Posee la literatura una extraña facultad de, al ocuparse de la realidad para exponerla y transformarla, otorgar a sus escenarios poderío excluyente en relación tanto al tiempo como al espacio en que esos escenarios existen instituyéndolos como totalidad en la consciencia humana. Así, incluso la naturaleza terrenalísima de las palabras ha sido sometida a los escenarios de completa perplejidad ritual que Hughes describe: el verbo —ver— que el pastor invoca y del que usa como herramienta central ha opacado al resto de la andanada semántica, y el ritual que esta sostiene se ha transfigurado en un éxtasis de compromiso que sólo la acción invisible e inmóvil y restringida a los hechos de la afirmación cristiana, de la representación (y que en vorágine comienza a devorar a los presentes: el canto, las palabras que han dejado de ser palabras, la novedad de la carne que será asimilada a la tradición, la libertad, el permitido paroxismo de la nueva fe) será capaz de explicar.

Ser como Langston, un niño consciente, habría implicado en esos tiempos, como en los de hoy, estar absolutamente des-informado, desligado, desasido con respecto a los rituales conminatorios para preguntarse y explorar con legitimidad, para ofrecerse a sí mismo una respuesta poseedora de alguna mínima verosimilitud; y fue, creemos, la cicatriz del desarraigo lo que hizo a Langston despertar y mirar honestamente aquello que lo rodeaba, lo sentimos al viajar entre las páginas de la autobiografía que pronto comenzará a escribir: Hughes no apela al murmullo oblicuo, Hughes no encarna al delator cómplice de los esclavistas, Hughes no cae en el facilismo idiota y de plato bajo de la procacidad, hay en sus palabras una frescura universal que se apodera del lector como actor de permanencia y actualidad humana, y que al hacerlo reivindica, vivificándola con su respiración, su aliento, su propia actuación.

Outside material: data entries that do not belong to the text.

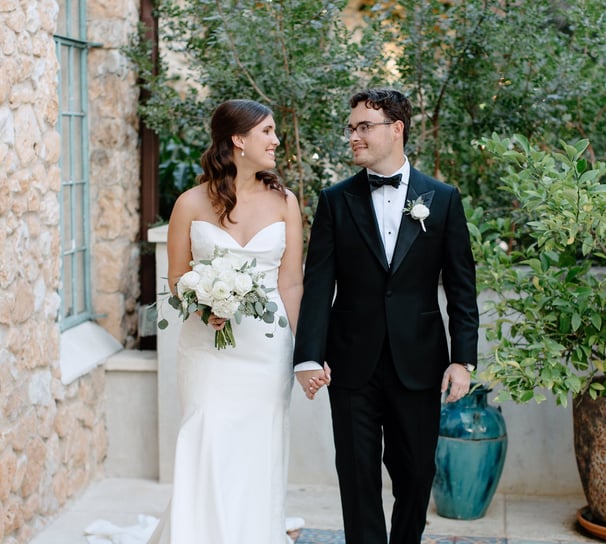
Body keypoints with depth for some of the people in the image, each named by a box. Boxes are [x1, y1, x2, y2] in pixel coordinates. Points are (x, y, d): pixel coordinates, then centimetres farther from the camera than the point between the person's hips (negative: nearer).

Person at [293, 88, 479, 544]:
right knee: (358, 476, 5)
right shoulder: (335, 201, 2)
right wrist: (309, 357, -14)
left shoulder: (443, 199, 2)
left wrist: (463, 359, -5)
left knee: (415, 473, 11)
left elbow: (461, 285, 2)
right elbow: (318, 284, -4)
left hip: (419, 363, 0)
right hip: (353, 364, 0)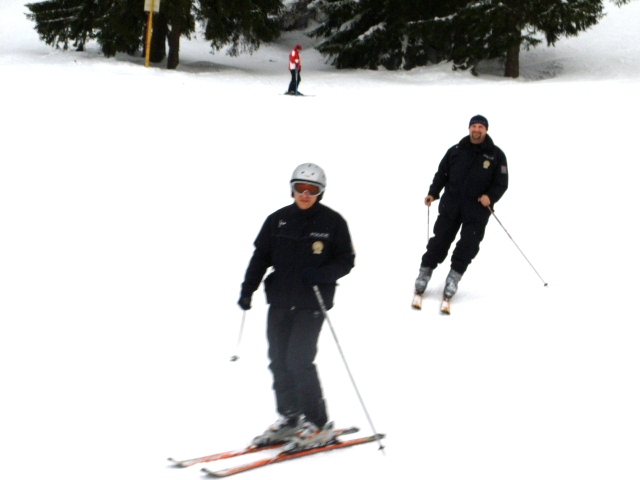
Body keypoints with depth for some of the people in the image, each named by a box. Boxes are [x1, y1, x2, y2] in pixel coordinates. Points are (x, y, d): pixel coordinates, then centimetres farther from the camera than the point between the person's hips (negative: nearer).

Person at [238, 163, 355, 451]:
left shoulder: (332, 222, -3)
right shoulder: (277, 220, 6)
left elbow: (346, 261, -1)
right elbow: (261, 256, 11)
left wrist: (321, 275, -18)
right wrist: (248, 289, 1)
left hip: (312, 303, -5)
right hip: (280, 301, 5)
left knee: (299, 361, -12)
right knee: (279, 361, 6)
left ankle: (319, 427, -2)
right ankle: (289, 419, 21)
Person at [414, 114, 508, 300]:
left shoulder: (496, 155, 2)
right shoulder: (455, 151, 8)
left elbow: (502, 183, 0)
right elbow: (442, 174, 13)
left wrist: (490, 196, -17)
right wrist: (433, 193, 1)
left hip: (478, 209, -1)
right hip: (451, 205, 1)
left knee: (468, 244, -4)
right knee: (440, 238, 2)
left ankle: (454, 277, 5)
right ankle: (425, 271, 10)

Primero uno, después otro, todos los niños han visto, y han dado el paso al frente que el ritual requiere para hacerse eficaz herramienta de socialización, algunos pocos han dudado durante unos minutos pero han terminado por hacer lo que la comunidad exigía que ellos hicieran, hasta que sólo permanecen inmóviles Langston y otro niño cuyo nombre ya no llegaremos a conocer, y el tiempo, imparcial, implacable, irrumpe sobre los reunidos con urgencia, las voces de las cantantes se elevan con redoblado fervor, el pastor implora al dios a quien sirve con llorosa humildad, el organista está envejeciendo más que nunca, lo que eran minutos se ha convertido en horas, la necesaria distancia ha sido abolida y Langston y el niño último que lo acompaña sienten el aliento sacrificado de ese pastor bueno que lo único que espera de ellos es que asuman sus papeles de hombre en la representación consagratoria de sus ciudadanías.